L’historique et le montage financier du projet font son originalité. En effet, 140 ménages du territoire du Mené se sont regroupés sous la forme de 8 clubs d’investisseurs, des CIGALES (Club d’Investisseurs pour uneGestion Alternative et Locale de l’Epargne Solidaire), pour participer à l’investissement et détenir 30% du capital social. Le reste est détenu aujourd’hui par la SICAP, société coopérative de la région de Pithiviers (Loiret), qui gère, comme régie locale, la distribution électrique dans une centaine de communes et s’est lancée dans la production éolienne. Tout ceci formant la société d’investissement industriel «Citéol Mené».

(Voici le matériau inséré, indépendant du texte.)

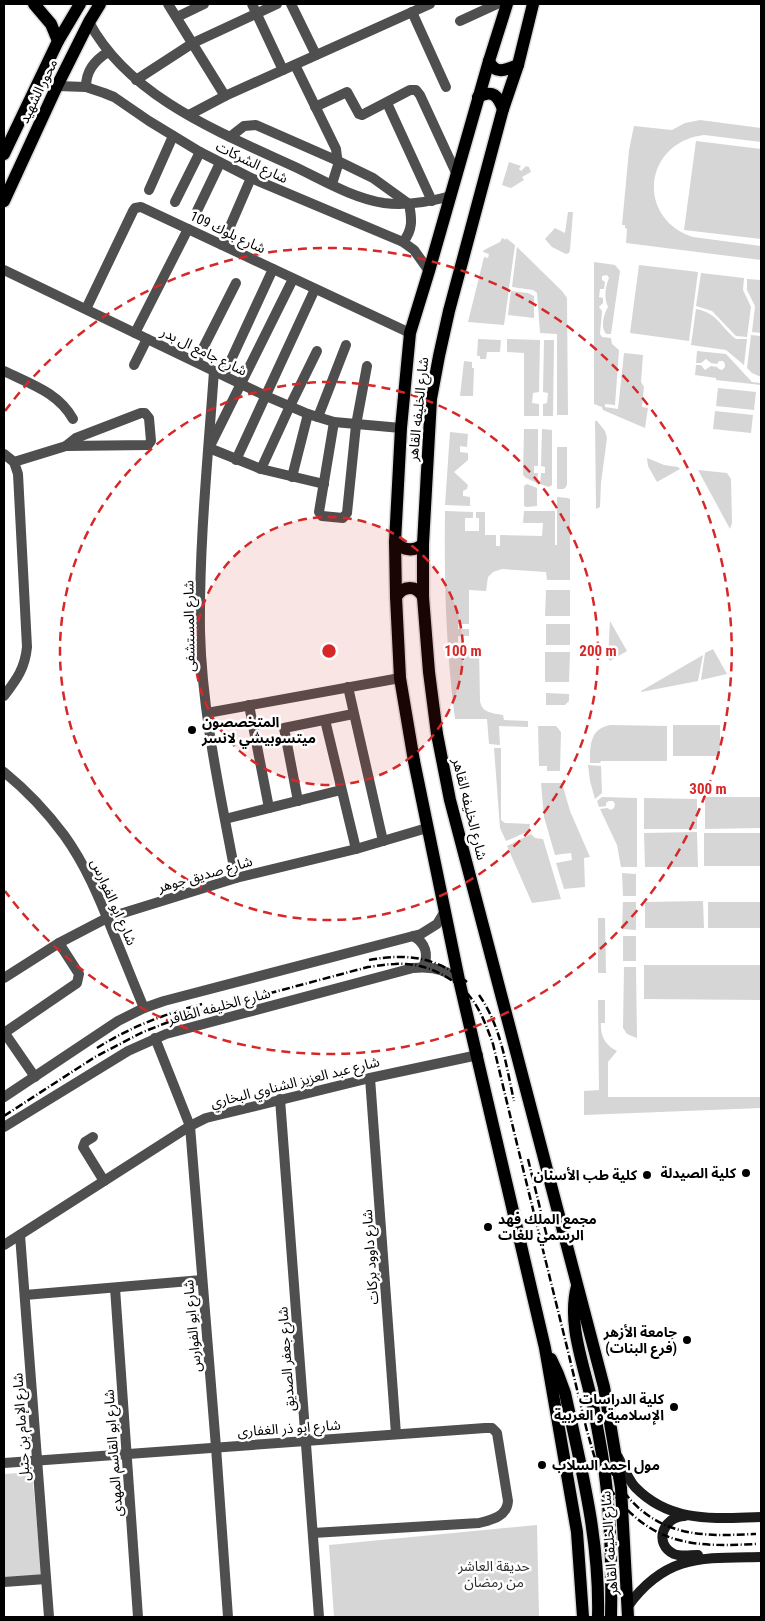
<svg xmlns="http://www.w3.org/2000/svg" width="765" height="1621" font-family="'Roboto Condensed','Noto Sans Arabic',sans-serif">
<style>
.green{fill:#d6d6d6}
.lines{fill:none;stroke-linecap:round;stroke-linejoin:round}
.primary-casing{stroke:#dbdbdb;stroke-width:15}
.minor{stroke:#4f4f4f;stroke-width:10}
.tertiary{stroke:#4f4f4f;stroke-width:10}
.secondary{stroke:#1c1c1c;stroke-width:10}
.primary{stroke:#000;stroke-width:12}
.rail{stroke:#000;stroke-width:2.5;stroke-dasharray:8 2.5 1 2.5;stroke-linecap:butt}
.ring{fill:none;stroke:#d62828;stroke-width:2.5;stroke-dasharray:9 6}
.poi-dot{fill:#000;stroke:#fff;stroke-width:2}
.labels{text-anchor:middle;stroke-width:5;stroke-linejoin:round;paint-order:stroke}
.street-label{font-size:14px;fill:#000;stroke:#fff}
.poi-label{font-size:14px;font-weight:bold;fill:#000;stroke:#fff;text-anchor:end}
.park-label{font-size:14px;fill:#2d2d2d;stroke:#fff}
.centre{fill:#d62828;stroke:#fff;stroke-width:2.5}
.ring-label{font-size:15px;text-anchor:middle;font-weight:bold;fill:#d62828;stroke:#fff;stroke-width:5;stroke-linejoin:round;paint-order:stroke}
</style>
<rect width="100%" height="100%" fill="#fff"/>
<!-- green -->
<g class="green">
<path d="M700,120L761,128V142L704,135C644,142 635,218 693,237L761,246V260L626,243L627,229L625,228V225H622L629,150L634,126L672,130L685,123Z"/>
<polygon points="696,141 761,149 761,239 684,230"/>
<polygon points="509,162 521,166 519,169 521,171 526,166 529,167 531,172 522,177 524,180 511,188 502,185"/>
<polygon points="568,212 573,212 570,250 569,253 566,254 552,247 545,239 555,228 565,233"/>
<polygon points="502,238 506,240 506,238 515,245 504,325 468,322 484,257 488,258 489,254 483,252 484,250 500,242"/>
<polygon points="517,247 562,291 567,298 568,415 557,415 557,334 540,333 537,293 533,290 512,287"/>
<path d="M594,262L615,265L620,271L611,334H606C600,326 604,314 608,307C604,299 605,287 609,278L607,275L602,276V280L605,282L604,289H600L599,297L603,298V303L599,307L602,311L600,334L602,337L611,338L612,344L619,350L615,405L605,404V407L618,409L624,353L643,355L641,382L644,387L642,407L648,408L645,428L603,410L602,407L594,404Z"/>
<polygon points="639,265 698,272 689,341 630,333"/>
<polygon points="701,273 744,278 743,290 751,307 747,337 736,336 712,311 696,306"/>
<polygon points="747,279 761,280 761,333 752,332 755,306 747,290"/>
<polygon points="511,291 528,293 534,296 534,318 508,315"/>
<path d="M696,309C718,313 720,327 736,339H747L744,365L726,350L691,345Z"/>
<polygon points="751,335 761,336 761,377 752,373 747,368"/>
<polygon points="478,339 501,340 500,352 487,352 486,359 480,359 480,356 477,356"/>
<polygon points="507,339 540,340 539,392 533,393 532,403 539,404 539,416 524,416 524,353 507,352"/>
<polygon points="544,340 554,340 553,416 543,416 543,404 547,403 548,393 543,392"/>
<polygon points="697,351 726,354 752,382 761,383 761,385 716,380 716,378 695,375 696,365 701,365 705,370 711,366 717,367 719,369 722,370 725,367 725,364 723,361 719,361 717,364 711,363 706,359 701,363 696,363"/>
<polygon points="464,361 472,362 472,368 474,368 473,396 460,396"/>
<polygon points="718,388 756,392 754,410 716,406"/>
<polygon points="715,411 753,415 751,433 713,429"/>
<polygon points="595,421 597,421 605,431 607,438 601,483 600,507 596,509"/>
<polygon points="524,429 538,429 538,466 534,466 534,473 538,473 537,483 526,478 523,475"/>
<polygon points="542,429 552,430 552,485 549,487 540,484 541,473 545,473 545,467 541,466"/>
<polygon points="450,432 468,434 467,447 460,446 460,452 468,453 468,460 454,472 468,485 467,489 463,491 463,496 470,497 470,506 445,505"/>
<path d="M557,447H567V484C566,490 562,489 557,489Z"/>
<polygon points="647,458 664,465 678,467 680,469 657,482 648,466"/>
<polygon points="698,470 727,473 731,479 732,523 730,529"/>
<polygon points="527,484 537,488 537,506 527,507 524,506 524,486"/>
<path d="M557,497L568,498L570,499V580H547L546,572L502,569L493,572L488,577L486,591L469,590V624H458V629H469V636H458V648H479L480,701C482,713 492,713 503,715L504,720L528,721V727L499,726L500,745L489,744L487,719H455C446,650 444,581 445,511L473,512V518H465V531H479V518H476V512H485V535H496V546H500V535L542,536L543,523H523L524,511H555V545H557Z"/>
<polygon points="546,590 570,590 570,616 545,616"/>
<polygon points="610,621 627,651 610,661 608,658"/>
<rect x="546" y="624" width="24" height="21"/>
<polygon points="713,649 727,674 701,680 705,653"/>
<polygon points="545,652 570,652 569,682 545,682"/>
<polygon points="703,655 698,681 641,692 641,691"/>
<polygon points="546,693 569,694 569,701 565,705 546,705"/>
<path d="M610,725L667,726V761H601L600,763H590C590,745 590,729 610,725Z"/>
<rect x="673" y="725" width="47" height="31"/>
<polygon points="538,726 556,726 561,732 560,771 547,771 547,766 539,766"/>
<polygon points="494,748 501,748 501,820 505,823 530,824 529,831 506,841 500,828"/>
<polygon points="588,765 601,766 602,793 595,799 590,781"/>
<polygon points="541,783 562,783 570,811 590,857 584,858 585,887 564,889 556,863 572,860 571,853 555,855 544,817"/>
<polygon points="602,797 637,798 637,867 621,867 617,845 600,809 607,808 611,810 614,808 615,804 613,801 609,801 606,803 606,806 599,807 597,801"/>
<polygon points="705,797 761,797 761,828 705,829"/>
<polygon points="644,798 697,799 697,829 644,829"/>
<polygon points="697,832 698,867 645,867 644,833"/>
<rect x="704" y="833" width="57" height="33"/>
<polygon points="531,834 535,838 543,839 561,899 532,903 507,846"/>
<polygon points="622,873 636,874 636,896 623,896"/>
<polygon points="703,901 704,928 645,928 645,902"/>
<polygon points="623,902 636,902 636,930 622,929"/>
<rect x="708" y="902" width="53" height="26"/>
<polygon points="598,918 605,918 606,973 598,973"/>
<rect x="623" y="936" width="13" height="25"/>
<polygon points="644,965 761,965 761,1000 644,999"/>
<polygon points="624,967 636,967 637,1038 627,1034 623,1028"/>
<path d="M598,1000H605V1023H601C600,1036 606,1046 617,1051L608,1062V1097H761V1108L584,1115V1091L599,1090Z"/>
<polygon points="32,1472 42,1579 4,1582 4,1474"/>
<polygon points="537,1525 539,1617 334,1617 329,1545"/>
</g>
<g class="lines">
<defs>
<g id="primary">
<polyline points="34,4 51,24 58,41"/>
<polyline points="507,4 489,61 429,271 410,333 401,428 395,542 396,597 400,678 414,761 459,980 545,1348 577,1532 583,1617"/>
<polyline points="533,4 518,65 503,109 449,311 439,356 431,399 423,544 423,597 429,672 437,734 450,800 604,1387 621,1488 628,1617"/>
<path d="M489,61C495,75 506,70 518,65"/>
<path d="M478,97C493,89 498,96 503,109"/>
<polyline points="4,154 58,41 80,4"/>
<polyline points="4,201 57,86 89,22 100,4"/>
<path d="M395,542C404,551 414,552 423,544"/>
<path d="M396,597C403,585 417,585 423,597"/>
<path d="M577,1286C567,1324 584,1365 592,1402C596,1419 599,1437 602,1454C611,1508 612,1563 611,1617"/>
<path d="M551,1359L558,1374L565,1393C581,1467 600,1540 598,1617"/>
</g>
</defs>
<!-- primary casing -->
<use href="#primary" class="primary-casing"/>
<!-- minor -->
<g class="minor">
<polyline points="168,4 225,96"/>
<polyline points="252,4 283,70"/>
<polyline points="291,4 316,55"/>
<polyline points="412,12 446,87"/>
<polyline points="177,17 204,4"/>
<polyline points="460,21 497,4"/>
<path d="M89,22C129,97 219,132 293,166C321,179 352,198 384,203C407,206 429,202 451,196"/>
<polyline points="295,65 336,149 338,165 332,184"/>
<polyline points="136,80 193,43 277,4"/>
<polyline points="57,86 86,87 104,93 114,97 149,121 200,152 251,178 403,242 414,250 429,271"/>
<path d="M86,87C86,71 94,61 108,52"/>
<polyline points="387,103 432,201"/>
<polyline points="315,107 347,92 359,114 362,115 410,90 416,90 420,95 457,175"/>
<polyline points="189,115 225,96 430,4"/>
<path d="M230,137L244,126L256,125L338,161L373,178L409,204C412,219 413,230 403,242"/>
<polyline points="149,190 173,136"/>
<polyline points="175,202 200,152"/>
<polyline points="197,211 220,163"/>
<polyline points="222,245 251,178"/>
<polyline points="4,270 266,396 308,414 334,422 401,428"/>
<polyline points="293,279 209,448 261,469 324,484"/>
<polyline points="86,309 133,211 135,208 141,207 410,333"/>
<polyline points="135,333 188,229"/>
<polyline points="196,362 236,283"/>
<polyline points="134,365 147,339"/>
<path d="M4,371C30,384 58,392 73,419"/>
<path d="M214,371C208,457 199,544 200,631C202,714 221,797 236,878"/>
<polyline points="224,375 273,269"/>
<polygon points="141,413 145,413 149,418 151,441 148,445 66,446 76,438"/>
<polyline points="318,417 346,345"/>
<polyline points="334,422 319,512 322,516 343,518 347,513 356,425 367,366"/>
<path d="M4,454L14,462L18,474L27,647C25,668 17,679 4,696"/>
<polyline points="236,460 315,289"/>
<polyline points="14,462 66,446"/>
<polyline points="261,469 290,406 317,351"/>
<polyline points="292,477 308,414"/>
<polyline points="348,687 383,841"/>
<polyline points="249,705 269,808"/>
<polyline points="207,713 400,678"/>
<polyline points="325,720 356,849"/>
<path d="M4,772C26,790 47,812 64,835C85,864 99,897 112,930C123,956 133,982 144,1008"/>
<polyline points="298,801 284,728 353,714"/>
<polyline points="225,819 341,790"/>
<polyline points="4,978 59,943 107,918 236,878 356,849 427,828"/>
<polyline points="4,1032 35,1077"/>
<polyline points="4,1033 77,983 79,974 59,943"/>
<polyline points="155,1038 190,1126 216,1447 228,1617"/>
<polyline points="370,1078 396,1434"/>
<polyline points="280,1099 319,1617"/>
<polyline points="93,1137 85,1142 83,1147 104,1181"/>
<polyline points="20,1235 49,1617"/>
<polyline points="4,1245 190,1126 206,1118 370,1078 478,1055"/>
<polyline points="115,1288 138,1617"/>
<polyline points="25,1295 202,1280"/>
<path d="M4,1463L485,1428H492L497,1433L508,1501C507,1517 491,1520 479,1523L313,1533"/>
<polyline points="4,1582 46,1579"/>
</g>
<!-- tertiary -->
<g class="tertiary">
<path d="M413,936C426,943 429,955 423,967"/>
<polyline points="4,1097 118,1021 144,1008 164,1001 421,934 437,924 445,911"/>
<path d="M4,1127L128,1051L166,1034L413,968C430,966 446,969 459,980"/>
</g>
<!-- secondary -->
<g class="secondary">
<path d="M618,1457C623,1466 628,1479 635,1487C671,1524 715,1518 761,1517"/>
<path d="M685,1516C663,1516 653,1544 674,1554C681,1557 690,1555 698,1555"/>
<path d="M628,1606C666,1554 702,1558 761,1557"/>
</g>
<!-- primary -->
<use href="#primary" class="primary"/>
<!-- rail -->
<g class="rail">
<path d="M369,960C408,953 436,957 467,982"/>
<path d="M479,995C501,1026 506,1065 514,1101"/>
<path d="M97,1048C130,1027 165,1014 202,1004"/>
<path d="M4,1116L95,1057L143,1032L171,1021L203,1011L368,967C377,966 386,964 395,964C410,963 425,966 439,973C473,990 481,1011 493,1044C516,1141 540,1238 564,1335C572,1367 579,1399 587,1431C591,1444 594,1458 600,1471C608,1487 620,1504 634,1516C670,1548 711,1546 756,1544"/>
<polyline points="528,1159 547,1237"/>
<path d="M578,1361C593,1424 604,1506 676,1529C702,1537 729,1535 756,1534"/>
</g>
</g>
<!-- distance rings -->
<circle cx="329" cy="651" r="134" fill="#d62828" fill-opacity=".12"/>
<g class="ring">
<circle cx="329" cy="651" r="134"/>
<circle cx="329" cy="651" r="269"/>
<path d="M5 411A403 403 0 1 1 5 891"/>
</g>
<!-- markers -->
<g class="poi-dot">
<circle cx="192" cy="730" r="5"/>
<circle cx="746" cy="1173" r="5"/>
<circle cx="647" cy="1175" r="5"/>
<circle cx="488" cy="1227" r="5"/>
<circle cx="687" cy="1340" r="5"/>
<circle cx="674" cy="1407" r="5"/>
<circle cx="542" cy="1465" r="5"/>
</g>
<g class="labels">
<!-- street labels -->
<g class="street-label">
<text transform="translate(38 91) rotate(-64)" y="5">محور الشهيد</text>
<text transform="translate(252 162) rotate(26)" y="5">شارع الشركات</text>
<text transform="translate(228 232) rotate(25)" y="5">شارع بلوك 109</text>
<text transform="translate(204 351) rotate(26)" y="5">شارع جامع ال بدر</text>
<text transform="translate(418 409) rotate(-84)" y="5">شارع الخليفه القاهر</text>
<text transform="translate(189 626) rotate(-91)" y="5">شارع المستشفى</text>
<text transform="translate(470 809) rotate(76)" y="5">شارع الخليفه القاهر</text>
<text transform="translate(205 874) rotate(-16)" y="5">شارع صديق جوهر</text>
<text transform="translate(114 902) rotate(66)" y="5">شارع ابو الفوارس</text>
<text transform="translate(219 1006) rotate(-15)" y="5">شارع الخليفه الظافر</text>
<text transform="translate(295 1082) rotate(-14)" y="5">شارع عبد العزيز الشناوي البخاري</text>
<text transform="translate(370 1257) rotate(-94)" y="5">شارع داوود بركات</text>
<text transform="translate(192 1326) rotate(-95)" y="5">شارع ابو الفوارس</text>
<text transform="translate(286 1359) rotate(-94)" y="5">شارع جعفر الصديق</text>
<text transform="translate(21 1427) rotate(-94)" y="5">شارع الإمام بن حنبل</text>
<text transform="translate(289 1428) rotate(-4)" y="5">شارع ابو ذر الغفارى</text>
<text transform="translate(113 1453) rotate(-94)" y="5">شارع ابو القاسم المهدى</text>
<text transform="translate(609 1543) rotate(-94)" y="5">شارع الخليفه القاهر</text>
</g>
<!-- poi labels -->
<g class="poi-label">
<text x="202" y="727" text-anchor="start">المتخصصون<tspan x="202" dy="16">ميتسوبيشي لانسر</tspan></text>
<text x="736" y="1178">كلية الصيدلة</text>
<text x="637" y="1180">كلية طب الأسنان</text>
<text x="498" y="1224" text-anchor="start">مجمع الملك فهد<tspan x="498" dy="16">الرسمي للغات</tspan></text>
<text x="677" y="1337">جامعة الأزهر<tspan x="677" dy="16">(فرع البنات)</tspan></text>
<text x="664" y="1404">كلية الدراسات<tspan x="664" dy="16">الإسلامية و العربية</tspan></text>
<text x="552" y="1470" text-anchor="start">مول احمد السلاب</text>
</g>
<!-- park labels -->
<g class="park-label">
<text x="494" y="1571">حديقة العاشر<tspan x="494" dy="16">من رمضان</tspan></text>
</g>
</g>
<circle cx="329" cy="651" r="8" class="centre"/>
<g class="ring-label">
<text x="463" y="656">100 m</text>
<text x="598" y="656">200 m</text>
<text x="708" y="794">300 m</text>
</g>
<!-- border -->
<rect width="765" height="1621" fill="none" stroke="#000000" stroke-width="10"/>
</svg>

En termes plus techniques, 7 éoliennes, d’une hauteur de 90 mètres et d’une puissance nominale de 850 kW chacune, verront le jour prochainement. La production annuelle estimée du parc est de 13 à 19 MWh, soit la consommation annuelle d’environ 6000 foyers.


La pépinière d’entreprises Ménerpôle

pepiniere-jpg
Photo : Jean-Pascal Guillouët

La pépinière d’entreprises se situe sur la commune-déléguée du Gouray. Sa conception est novatrice et durable. En effet, les locaux tertiaires bien isolés et abrités dans une enveloppe étanche de 25 cm de ouate de cellulose, sont chauffés à 90% par le soleil. La façade Sud, constituée d’un vitrage et de deux murs en béton, font offices de capteurs d’énergie et fournissent ainsi la chaleur nécessaire. Pour les périodes les plus froides, un petite pompe à chaleur vient en complément. L’ensemble ne consomme que 40 kWh/m²/an d’électricité.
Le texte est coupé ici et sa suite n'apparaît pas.